What is being asked >>
Filter the listing below, keeping every line that holds "aree".

■ ■ ■ ■

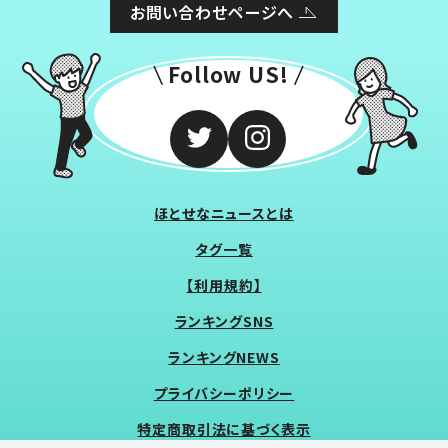
お問い合わせページへ
Follow US!
ほとせなニュースとは
タグ一覧
【利用規約】
ランキングSNS
ランキングNEWS
プライバシーポリシー
特定商取引法に基づく表示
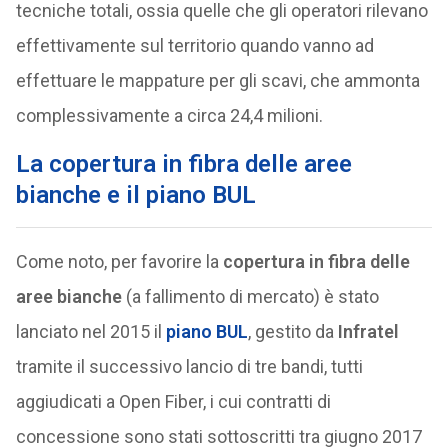
tecniche totali, ossia quelle che gli operatori rilevano
effettivamente sul territorio quando vanno ad
effettuare le mappature per gli scavi, che ammonta
complessivamente a circa 24,4 milioni.
La copertura in fibra delle aree
bianche e il piano BUL
Come noto, per favorire la
copertura in fibra delle
aree bianche
(a fallimento di mercato) è stato
lanciato nel 2015 il
piano BUL
, gestito da
Infratel
tramite il successivo lancio di tre bandi, tutti
aggiudicati a Open Fiber, i cui contratti di
concessione sono stati sottoscritti tra giugno 2017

■ ■ ■ ■

Task answer >>
La copertura in fibra delle aree
aree bianche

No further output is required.